The latest ATO report on amounts of company tax paid by large companies in Australia shows that, excluding Canon and Fujifilm, major players in the photographic industry paid something near the company tax rate on taxable income – albeit while running extremely low-margin businesses.
Around a third of these companies – about 600 in all – paid no company tax in 2014/15.
Fujifilm is the only large photo industry company which paid ‘zero or less’ tax in 2014/15. It’s total income was $173 million while its taxable income was a paltry $537,000. It didn’t pay tax in 2013/14 neither, according to the government figures.
Following Fujifilm, the least tax paid by a photographic company was Canon, which had a total income at $780 million, a taxable income of $41.4 million and a tax contribution of a mere $1.26 million. In 2013/14 Canon paid zero or less tax, according to the ATO report, on taxable income of over $40 million.
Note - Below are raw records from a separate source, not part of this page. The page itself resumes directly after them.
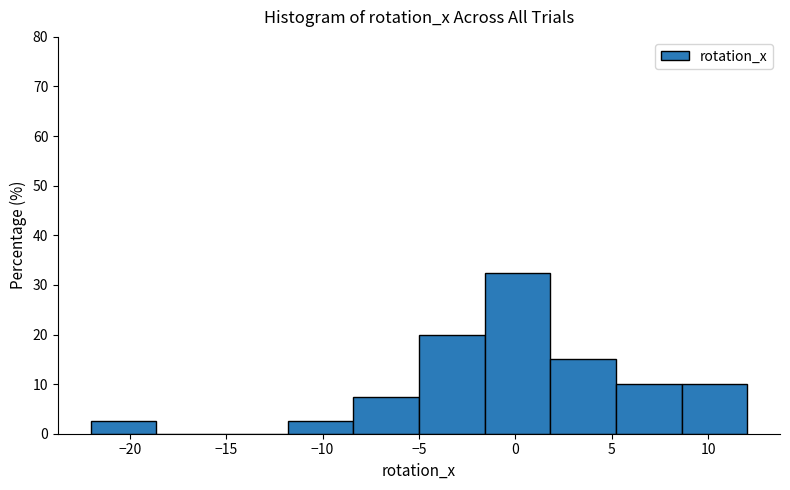

Reading left to right, transcribe this chart: for each bar, give the range it covers on the x-axis and its height. Neither the bar edges nor the heights are printed on the chart, so give them approximately, as read against the axes.

-22.0 to -18.5: 3
-18.5 to -15.0: 0
-15.0 to -12.0: 0
-12.0 to -8.5: 3
-8.5 to -5.0: 8
-5.0 to -1.5: 20
-1.5 to 2.0: 33
2.0 to 5.0: 15
5.0 to 8.5: 10
8.5 to 12.0: 10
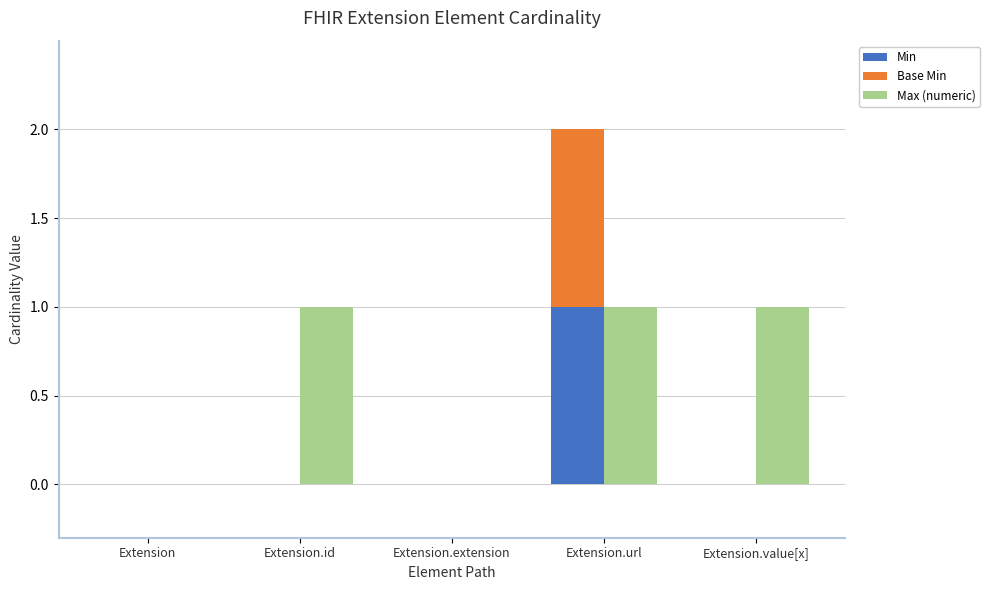

Between Extension.value[x] and Extension.url, which is larger?

Extension.url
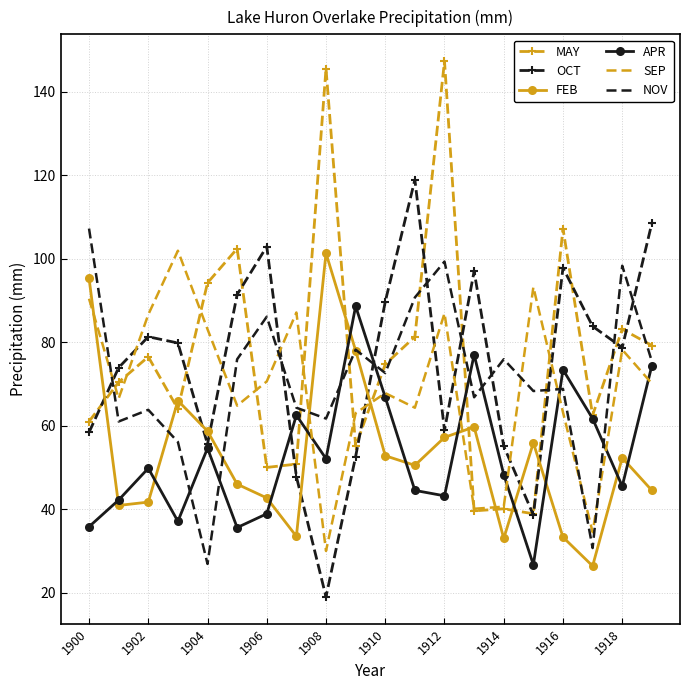

True or false: NOV and OCT intersect in this chart.

True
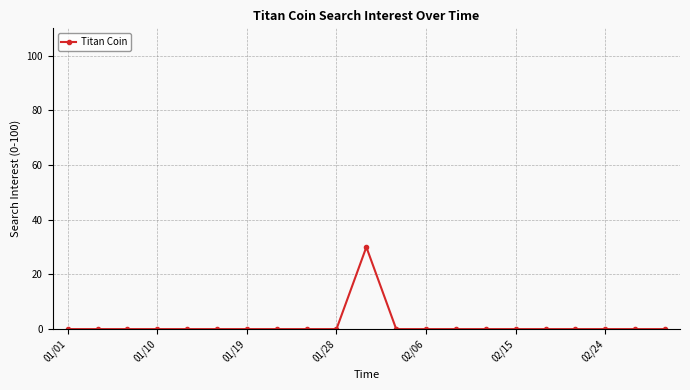

What is the difference between the maximum and minimum values?

30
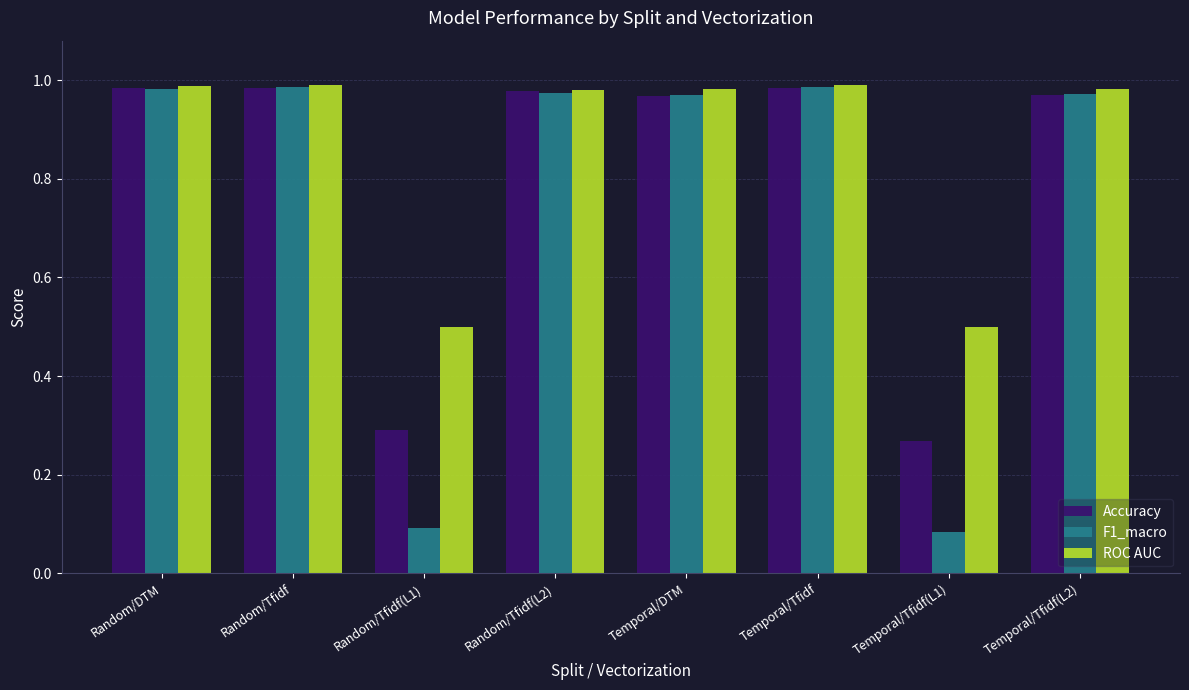

Which series has the largest range (max minus min)?

F1_macro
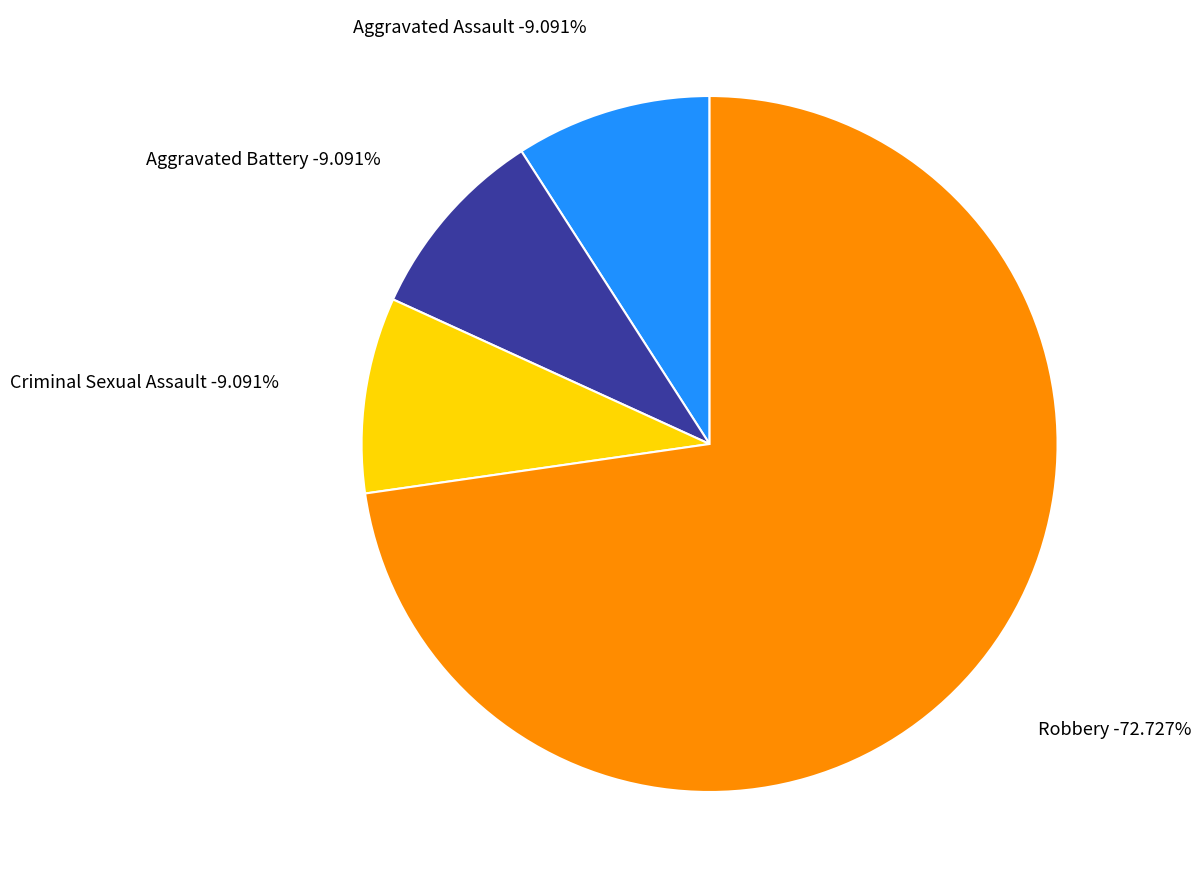

Which slice is the smallest?

Criminal Sexual Assault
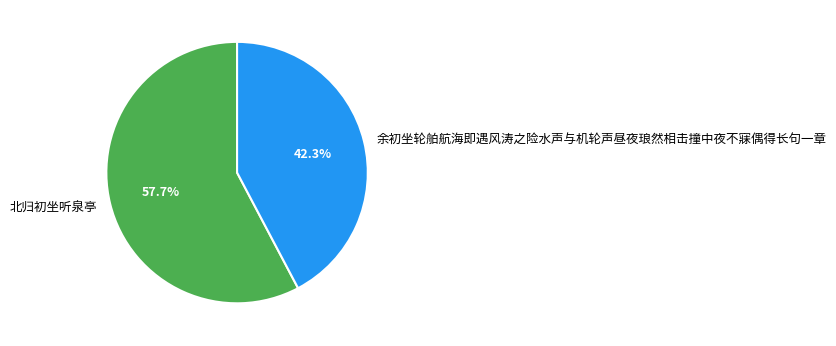

Is it true that 北归初坐听泉亭 is 63% of the pie?

False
Canon is now a retail competitor with camera stores via its heavily-promoted Canon Store, of pro shops with its Sun Studios outlets in Sydney and Melbourne, and photo printing businesses with its Photo Pico business. This ability to avoid paying company tax in Australia gives it a clear competitive advantage against other retailers (aka customers), such as Ted’s Cameras and Camera House, who pay company tax at or around the 30 cents in the dollar company tax rate.
Canon distinguishes itself from other companies with its adoption of a corporate philosophy it calls kyosei – which it translates as ‘living and working together for the common good’.
It seems paying company tax in Australia is excluded from Canon’s definition of ‘the common good’!
Its competitors in camera distribution (as opposed to retail) all seem to be paying their way, even though their operating margins are generally little better than bank deposit interest rates! So for instance, Nikon had total income of $134.4 million, taxable income of $9.9 million, and paid $2.9 million in tax. Olympus had $190.4 million total income, $4.6 million in taxable income and paid $1.4 million tax. Sony only managed $6.56 million in taxable income from total income of $1.12 billion, and paid $1.25 million in tax.
Surveying the ATO figures, one surprising stand-out is Black Magic Design. This Melbourne-based designer and manufacturer of broadcast-quality video cameras, software and workstations had total income of $216 million, a handsome taxable income of $38 million and paid $3.5 million in company tax. These incomes are primarily generated from operations in the US, Europe and Asian markets.